À 2 heures du matin, les forces de l'ordre — 350 000 miliciens et 320 000 militaires —, qui quadrillent le pays et contrôlent les immeubles de l'administration et des médias, investissent les sièges de Solidarité à Varsovie, à Gdansk et procèdent à des arrestations massives.

Plusieurs milliers de responsables syndicaux, de militants d'opposition ou d'anciens dirigeants (tel Edward Gierek) sont internés, Lech Walesa mis en résidence surveillée. Les lignes télex et téléphoniques sont coupées, les frontières bouclées, l'espace aérien fermé.

À 5 heures du matin, le général Wojciech Jaruzelski, premier secrétaire du parti (POUP), Premier ministre et ministre de la Défense, annonce à la radio aux Polonais atterrés les mesures prises. Il justifie l'instauration de l'état de guerre et la constitution, sous sa direction, du Conseil militaire de salut national (Wron) formé de 15 généraux et 5 colonels, par la situation catastrophique dans laquelle se trouve le pays.

« La nation est parvenue à la limite de ce qu'elle peut psychologiquement endurer », dit-il, avant d'affirmer : « nous devons lier les mains des aventuriers, avant qu'ils ne jettent le pays dans la guerre civile ». Précisant que le Wron « a nommé des commissaires des forces armées à tous les niveaux de l'administration de l'État », il assure toutefois que « l'appel à l'aide de l'armée ne peut être que provisoire et extraordinaire ».

Militarisés

D'heure en heure, le Wron annonce, par des communiqués lus à la télévision par des présentateurs en uniforme, les mesures prises pour normaliser la situation : réunions publiques et grèves sont interdites et, sur simple décision administrative, le Conseil militaire peut réquisitionner ou arrêter tout citoyen de plus de 17 ans et exécuter toute personne qui s'oppose à ses décisions.

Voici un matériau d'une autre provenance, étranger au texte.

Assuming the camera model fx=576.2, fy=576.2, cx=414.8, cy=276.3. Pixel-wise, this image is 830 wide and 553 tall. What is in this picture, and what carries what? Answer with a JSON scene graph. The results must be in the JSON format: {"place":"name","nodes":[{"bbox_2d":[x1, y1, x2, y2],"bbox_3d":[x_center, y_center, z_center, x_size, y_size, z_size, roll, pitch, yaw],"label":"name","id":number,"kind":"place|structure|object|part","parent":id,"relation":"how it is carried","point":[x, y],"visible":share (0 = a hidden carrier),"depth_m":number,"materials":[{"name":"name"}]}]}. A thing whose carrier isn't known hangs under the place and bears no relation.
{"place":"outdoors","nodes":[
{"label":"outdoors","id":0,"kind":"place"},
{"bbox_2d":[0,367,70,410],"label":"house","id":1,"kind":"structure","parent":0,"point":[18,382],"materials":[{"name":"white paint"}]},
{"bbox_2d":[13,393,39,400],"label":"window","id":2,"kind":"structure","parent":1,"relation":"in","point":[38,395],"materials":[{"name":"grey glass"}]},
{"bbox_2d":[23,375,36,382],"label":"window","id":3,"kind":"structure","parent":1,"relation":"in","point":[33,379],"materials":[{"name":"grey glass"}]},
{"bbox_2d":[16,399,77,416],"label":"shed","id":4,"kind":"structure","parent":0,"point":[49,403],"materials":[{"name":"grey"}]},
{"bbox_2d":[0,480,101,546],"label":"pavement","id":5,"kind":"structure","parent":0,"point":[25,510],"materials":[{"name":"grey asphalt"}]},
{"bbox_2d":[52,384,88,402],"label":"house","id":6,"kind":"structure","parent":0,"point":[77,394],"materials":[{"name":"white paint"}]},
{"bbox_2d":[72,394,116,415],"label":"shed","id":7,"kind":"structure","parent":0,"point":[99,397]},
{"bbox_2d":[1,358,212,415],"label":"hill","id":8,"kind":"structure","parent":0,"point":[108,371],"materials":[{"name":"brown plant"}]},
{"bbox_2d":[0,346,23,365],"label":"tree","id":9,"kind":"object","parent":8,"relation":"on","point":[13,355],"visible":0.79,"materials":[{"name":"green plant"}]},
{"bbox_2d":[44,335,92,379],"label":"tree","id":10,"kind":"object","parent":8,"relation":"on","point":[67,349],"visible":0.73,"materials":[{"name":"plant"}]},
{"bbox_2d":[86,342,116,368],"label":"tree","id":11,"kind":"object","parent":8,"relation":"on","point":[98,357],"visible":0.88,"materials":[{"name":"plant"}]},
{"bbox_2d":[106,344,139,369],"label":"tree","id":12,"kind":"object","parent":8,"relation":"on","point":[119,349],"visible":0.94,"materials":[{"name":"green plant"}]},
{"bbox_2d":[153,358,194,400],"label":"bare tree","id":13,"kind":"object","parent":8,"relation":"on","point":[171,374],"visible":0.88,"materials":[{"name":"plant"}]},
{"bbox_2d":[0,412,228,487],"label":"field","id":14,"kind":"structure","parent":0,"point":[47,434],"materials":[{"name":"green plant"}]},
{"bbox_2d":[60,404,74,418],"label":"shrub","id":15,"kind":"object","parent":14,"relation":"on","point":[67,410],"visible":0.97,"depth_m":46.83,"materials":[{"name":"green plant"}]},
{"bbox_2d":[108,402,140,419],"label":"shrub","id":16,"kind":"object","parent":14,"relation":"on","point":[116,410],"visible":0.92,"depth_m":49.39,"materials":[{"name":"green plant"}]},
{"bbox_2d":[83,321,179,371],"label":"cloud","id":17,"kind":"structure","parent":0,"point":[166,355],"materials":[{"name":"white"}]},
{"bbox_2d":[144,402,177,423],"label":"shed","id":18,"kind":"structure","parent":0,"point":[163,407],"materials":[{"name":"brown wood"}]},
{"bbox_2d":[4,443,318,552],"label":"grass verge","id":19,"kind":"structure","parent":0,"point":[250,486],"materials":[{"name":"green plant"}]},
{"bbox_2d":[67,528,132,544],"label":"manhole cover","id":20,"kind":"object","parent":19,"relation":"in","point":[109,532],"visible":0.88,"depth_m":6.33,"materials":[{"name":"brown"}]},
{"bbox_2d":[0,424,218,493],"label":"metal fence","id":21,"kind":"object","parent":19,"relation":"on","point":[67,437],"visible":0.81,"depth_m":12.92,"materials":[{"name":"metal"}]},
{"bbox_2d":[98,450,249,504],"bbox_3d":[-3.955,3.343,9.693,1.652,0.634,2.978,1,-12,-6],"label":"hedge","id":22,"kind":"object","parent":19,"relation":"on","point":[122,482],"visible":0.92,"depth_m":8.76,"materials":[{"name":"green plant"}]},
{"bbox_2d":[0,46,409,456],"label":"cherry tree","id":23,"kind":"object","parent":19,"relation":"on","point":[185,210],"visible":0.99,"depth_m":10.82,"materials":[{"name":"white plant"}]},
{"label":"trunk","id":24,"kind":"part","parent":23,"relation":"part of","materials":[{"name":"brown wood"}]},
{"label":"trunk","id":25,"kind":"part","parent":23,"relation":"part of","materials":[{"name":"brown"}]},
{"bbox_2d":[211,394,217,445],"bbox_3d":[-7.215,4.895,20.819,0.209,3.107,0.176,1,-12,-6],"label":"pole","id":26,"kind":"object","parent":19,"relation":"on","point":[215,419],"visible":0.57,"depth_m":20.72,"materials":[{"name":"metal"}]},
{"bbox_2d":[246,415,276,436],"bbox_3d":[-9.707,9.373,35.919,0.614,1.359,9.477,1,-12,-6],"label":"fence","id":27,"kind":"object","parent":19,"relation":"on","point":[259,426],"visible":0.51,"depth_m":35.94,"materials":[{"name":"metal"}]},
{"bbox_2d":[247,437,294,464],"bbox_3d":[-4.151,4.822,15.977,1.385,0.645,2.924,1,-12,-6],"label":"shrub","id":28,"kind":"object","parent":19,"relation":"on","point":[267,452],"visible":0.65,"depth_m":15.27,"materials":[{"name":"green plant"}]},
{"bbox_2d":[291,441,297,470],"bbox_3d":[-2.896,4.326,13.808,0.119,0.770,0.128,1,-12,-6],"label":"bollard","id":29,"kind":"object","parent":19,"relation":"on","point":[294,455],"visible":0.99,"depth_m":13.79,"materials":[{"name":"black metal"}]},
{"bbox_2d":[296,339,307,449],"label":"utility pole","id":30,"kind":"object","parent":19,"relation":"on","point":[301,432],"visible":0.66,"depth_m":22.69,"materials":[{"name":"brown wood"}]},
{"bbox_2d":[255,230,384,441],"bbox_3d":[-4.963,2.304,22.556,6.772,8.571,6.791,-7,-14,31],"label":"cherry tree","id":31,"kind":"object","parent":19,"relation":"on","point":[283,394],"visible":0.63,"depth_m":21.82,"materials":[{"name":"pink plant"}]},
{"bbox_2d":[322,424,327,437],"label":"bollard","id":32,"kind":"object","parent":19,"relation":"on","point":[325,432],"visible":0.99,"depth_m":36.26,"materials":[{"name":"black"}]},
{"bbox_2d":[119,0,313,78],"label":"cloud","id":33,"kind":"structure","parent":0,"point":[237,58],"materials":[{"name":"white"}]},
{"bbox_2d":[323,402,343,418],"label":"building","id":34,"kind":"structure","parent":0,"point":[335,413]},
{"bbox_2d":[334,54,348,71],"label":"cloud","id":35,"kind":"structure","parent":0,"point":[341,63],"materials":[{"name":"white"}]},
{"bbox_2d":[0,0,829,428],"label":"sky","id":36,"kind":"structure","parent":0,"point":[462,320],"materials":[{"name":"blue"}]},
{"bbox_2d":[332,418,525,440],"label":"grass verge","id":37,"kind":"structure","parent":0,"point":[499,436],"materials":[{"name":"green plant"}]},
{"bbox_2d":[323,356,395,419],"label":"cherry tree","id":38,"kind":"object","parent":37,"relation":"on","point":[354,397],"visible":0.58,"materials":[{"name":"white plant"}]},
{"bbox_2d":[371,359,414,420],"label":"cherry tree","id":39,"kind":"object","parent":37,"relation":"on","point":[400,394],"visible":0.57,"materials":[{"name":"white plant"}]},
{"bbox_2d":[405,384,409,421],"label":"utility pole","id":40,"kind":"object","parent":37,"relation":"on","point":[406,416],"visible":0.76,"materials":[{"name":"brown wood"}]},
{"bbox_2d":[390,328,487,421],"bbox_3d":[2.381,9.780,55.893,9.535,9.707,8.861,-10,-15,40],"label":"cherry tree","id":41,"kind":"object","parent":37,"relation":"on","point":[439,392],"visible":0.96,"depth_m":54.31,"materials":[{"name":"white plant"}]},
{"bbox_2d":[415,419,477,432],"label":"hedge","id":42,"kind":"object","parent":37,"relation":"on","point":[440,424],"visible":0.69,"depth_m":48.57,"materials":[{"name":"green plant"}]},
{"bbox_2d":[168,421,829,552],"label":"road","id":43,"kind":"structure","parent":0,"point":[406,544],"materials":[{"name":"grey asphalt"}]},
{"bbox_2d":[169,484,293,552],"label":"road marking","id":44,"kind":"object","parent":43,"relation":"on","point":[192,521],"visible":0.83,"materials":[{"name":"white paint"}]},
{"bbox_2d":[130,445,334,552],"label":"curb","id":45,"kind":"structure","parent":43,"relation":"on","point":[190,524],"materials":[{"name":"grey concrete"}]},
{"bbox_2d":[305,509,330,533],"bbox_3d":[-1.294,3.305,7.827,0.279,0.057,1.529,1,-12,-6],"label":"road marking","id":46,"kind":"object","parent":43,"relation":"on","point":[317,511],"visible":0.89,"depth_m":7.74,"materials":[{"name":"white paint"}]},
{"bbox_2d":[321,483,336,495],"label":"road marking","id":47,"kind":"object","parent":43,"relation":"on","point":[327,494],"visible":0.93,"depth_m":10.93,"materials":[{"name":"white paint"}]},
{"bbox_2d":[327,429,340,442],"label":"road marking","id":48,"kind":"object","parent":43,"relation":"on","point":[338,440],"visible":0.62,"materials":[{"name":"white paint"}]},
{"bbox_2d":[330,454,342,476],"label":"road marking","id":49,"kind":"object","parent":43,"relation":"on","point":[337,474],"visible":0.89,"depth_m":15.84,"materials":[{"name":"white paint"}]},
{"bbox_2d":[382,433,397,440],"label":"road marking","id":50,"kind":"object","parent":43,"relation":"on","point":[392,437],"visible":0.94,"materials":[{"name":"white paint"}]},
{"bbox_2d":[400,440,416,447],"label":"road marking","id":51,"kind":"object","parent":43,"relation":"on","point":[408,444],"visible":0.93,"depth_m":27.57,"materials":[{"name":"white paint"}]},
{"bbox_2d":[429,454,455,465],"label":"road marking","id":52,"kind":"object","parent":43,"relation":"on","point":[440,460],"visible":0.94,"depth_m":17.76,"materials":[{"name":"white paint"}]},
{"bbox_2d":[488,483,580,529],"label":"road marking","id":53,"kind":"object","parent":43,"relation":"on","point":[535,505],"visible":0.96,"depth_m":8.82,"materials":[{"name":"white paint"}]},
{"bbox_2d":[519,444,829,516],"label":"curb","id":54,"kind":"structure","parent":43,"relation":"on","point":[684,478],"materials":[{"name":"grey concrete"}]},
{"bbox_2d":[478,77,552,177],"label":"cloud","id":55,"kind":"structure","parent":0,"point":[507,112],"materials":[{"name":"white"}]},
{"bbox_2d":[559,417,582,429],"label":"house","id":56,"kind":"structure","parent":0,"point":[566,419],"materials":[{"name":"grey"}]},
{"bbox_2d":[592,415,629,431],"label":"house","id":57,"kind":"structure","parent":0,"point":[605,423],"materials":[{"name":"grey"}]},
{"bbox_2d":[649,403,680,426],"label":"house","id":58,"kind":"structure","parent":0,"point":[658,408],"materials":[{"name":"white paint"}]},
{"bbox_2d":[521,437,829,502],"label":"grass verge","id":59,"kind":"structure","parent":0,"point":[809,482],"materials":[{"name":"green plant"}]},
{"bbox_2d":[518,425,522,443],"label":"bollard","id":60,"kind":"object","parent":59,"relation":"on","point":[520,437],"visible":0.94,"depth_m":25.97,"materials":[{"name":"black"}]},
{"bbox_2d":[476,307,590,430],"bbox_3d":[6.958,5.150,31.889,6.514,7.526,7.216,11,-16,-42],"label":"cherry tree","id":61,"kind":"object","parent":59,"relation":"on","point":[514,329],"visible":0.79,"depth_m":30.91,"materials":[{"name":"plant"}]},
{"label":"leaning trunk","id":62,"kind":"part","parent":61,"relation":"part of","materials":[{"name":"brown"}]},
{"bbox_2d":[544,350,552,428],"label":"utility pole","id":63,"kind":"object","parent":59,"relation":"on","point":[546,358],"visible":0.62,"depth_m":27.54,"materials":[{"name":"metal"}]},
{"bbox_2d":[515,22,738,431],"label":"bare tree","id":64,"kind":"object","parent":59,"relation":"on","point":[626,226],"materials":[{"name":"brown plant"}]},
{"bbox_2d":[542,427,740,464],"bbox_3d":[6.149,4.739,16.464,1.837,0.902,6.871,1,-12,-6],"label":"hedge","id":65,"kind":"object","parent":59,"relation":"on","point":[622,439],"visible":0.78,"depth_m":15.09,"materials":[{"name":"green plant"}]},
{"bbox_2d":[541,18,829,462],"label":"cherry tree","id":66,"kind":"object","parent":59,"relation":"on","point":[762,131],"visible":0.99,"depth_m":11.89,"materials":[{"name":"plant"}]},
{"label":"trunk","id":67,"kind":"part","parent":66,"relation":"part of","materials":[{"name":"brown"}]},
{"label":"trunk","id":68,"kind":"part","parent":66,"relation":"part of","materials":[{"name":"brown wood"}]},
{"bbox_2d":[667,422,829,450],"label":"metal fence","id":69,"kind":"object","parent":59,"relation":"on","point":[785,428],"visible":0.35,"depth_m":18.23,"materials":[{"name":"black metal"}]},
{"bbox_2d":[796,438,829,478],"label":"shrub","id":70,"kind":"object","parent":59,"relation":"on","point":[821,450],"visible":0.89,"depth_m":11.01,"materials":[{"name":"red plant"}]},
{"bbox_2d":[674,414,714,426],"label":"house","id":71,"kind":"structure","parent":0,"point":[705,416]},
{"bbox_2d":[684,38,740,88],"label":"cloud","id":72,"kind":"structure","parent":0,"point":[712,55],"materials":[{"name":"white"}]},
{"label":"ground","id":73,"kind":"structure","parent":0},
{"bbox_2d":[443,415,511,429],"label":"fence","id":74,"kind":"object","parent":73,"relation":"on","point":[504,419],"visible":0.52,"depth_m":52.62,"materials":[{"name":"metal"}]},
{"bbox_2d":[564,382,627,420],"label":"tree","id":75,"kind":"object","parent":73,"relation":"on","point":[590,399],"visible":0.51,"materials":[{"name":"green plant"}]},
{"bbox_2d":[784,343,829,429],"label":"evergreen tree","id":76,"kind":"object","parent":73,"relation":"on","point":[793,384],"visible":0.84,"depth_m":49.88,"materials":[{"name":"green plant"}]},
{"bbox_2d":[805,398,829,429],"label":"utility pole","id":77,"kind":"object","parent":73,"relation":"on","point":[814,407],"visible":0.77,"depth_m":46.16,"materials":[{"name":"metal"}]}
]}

Tous les secteurs vitaux de l'économie sont militarisés et leurs employés soumis à la discipline du code militaire. Les médias sont placés sous le contrôle des autorités. Les établissements scolaires et universitaires sont fermés, les activités syndicales suspendues, les samedis libres (Journal de l'année 1980-81) supprimés.

Il est interdit de quitter le pays et le couvre-feu est instauré de 22 heures à 6 heures du matin. La circulation à l'intérieur du pays est limitée et la vente d'essence interdite. À Varsovie comme dans la plupart des villes, des blindés sillonnent les rues. L'ordre règne.

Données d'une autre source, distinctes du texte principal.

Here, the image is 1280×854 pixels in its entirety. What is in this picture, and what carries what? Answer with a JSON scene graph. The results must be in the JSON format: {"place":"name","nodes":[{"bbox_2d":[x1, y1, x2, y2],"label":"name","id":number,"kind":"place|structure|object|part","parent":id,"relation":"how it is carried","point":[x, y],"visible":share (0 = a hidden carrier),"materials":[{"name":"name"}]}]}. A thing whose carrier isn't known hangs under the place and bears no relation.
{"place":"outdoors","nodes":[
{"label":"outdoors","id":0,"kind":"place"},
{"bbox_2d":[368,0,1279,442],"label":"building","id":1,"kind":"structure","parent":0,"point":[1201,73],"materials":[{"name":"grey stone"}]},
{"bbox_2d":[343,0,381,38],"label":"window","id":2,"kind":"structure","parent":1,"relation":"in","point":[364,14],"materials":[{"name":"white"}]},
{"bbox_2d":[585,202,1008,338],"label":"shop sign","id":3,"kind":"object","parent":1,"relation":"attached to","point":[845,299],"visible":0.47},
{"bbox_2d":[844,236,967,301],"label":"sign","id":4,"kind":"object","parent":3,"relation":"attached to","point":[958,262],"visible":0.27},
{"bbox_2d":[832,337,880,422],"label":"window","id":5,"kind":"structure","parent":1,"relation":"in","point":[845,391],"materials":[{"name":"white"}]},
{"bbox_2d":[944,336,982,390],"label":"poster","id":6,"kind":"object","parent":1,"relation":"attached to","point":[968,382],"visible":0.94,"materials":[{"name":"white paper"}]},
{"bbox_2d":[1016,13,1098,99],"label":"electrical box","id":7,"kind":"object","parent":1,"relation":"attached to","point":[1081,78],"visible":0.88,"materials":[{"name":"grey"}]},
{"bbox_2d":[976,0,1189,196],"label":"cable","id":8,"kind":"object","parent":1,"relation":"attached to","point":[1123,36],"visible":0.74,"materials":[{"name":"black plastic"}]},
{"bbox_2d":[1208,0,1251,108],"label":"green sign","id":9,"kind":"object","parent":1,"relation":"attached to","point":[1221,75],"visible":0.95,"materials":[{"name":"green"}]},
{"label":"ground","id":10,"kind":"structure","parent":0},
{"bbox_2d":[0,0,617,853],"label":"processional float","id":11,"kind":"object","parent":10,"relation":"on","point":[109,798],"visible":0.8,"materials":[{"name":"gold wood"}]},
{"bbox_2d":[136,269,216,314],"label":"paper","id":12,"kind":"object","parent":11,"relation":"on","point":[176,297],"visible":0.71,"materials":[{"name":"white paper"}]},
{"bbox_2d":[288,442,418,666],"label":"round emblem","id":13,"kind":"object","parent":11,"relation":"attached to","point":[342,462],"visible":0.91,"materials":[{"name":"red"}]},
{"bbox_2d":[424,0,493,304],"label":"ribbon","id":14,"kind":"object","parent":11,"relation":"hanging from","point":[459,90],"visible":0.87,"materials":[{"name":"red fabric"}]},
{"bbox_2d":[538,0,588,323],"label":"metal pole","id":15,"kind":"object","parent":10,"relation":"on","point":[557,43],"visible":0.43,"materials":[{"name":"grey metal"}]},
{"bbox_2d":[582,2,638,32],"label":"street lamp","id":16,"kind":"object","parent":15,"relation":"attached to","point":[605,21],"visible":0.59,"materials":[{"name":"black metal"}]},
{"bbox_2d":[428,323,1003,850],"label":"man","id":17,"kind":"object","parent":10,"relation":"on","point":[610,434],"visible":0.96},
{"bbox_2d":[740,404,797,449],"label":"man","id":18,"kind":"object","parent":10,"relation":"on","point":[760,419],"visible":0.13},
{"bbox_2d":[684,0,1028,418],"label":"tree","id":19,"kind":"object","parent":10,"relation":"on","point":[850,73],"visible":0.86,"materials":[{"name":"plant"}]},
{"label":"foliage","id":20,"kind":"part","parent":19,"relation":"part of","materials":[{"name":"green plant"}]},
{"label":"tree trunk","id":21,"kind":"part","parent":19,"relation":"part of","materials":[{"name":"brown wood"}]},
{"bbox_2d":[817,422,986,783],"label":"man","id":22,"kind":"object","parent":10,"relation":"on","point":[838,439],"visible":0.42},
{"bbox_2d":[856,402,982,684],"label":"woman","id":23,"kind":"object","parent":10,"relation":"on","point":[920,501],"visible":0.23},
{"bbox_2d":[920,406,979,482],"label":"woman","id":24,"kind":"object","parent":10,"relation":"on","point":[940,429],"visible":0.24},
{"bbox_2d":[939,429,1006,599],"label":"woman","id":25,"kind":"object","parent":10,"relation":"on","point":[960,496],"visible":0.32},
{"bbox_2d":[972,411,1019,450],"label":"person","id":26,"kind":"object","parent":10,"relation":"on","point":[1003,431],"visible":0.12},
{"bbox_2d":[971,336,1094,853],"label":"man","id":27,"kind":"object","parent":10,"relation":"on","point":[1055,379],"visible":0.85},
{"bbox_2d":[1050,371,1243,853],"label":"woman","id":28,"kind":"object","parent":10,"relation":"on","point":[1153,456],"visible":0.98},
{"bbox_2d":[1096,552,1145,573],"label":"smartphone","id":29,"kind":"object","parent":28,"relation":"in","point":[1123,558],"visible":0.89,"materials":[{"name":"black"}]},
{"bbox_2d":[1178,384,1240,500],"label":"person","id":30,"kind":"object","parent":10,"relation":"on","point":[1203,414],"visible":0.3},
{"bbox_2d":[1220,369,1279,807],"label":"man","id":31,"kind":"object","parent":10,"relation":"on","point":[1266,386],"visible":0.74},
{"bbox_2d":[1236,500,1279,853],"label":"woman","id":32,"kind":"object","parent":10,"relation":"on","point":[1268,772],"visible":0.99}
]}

Un ordre que les diverses capitales du monde vont apprécier à leur façon. Moscou, qui, pour les Occidentaux et de nombreux Polonais, est l'instigateur du coup d'État, appuie bien sûr sans réserve le général Jaruzelski, tout en signalant qu'il s'agit d'une « affaire strictement intérieure ».

Le Kremlin, qui n'a cessé depuis août 1980 d'accuser Solidarité de préparer « le renversement du pouvoir » et de critiquer les autorités pour leur faiblesse, ne peut qu'apprécier l'action du numéro un polonais. Quand ce dernier se rend à Moscou début mars 1982, Leonid Brejnev lui exprime sa « totale compréhension », se plaignant seulement des lenteurs de la normalisation.

À Washington les premières réactions sont aussi nuancées que prudentes. Mais le ton monte vite. De la condamnation de la loi martiale et des mises en garde contre l'URSS « entièrement responsable de la répression », la Maison-Blanche passe aux actes : sanctions économiques contre Varsovie et contre Moscou qui n'auront néanmoins que des conséquences limitées.

Les autres capitales occidentales font la sourde oreille aux appels américains à la fermeté et en resteront peu ou prou au stade de l'indignation vertueuse, suivant en cela les appels à la modération du Vatican. Paris condamne « la perte des libertés » et l'instauration d'un « régime d'exception », mais, soulignant que la crise doit se régler entre Polonais, signe fin janvier 1982 un important contrat gazier avec l'URSS.

Laisser faire

Bonn est plus souple encore, qui reçoit les 30 et 31 décembre 1981 le vice-Premier ministre polonais, Rakowski, aidant ainsi le général Jaruzelski à sortir son pays de l'isolement dans lequel Washington voudrait le maintenir.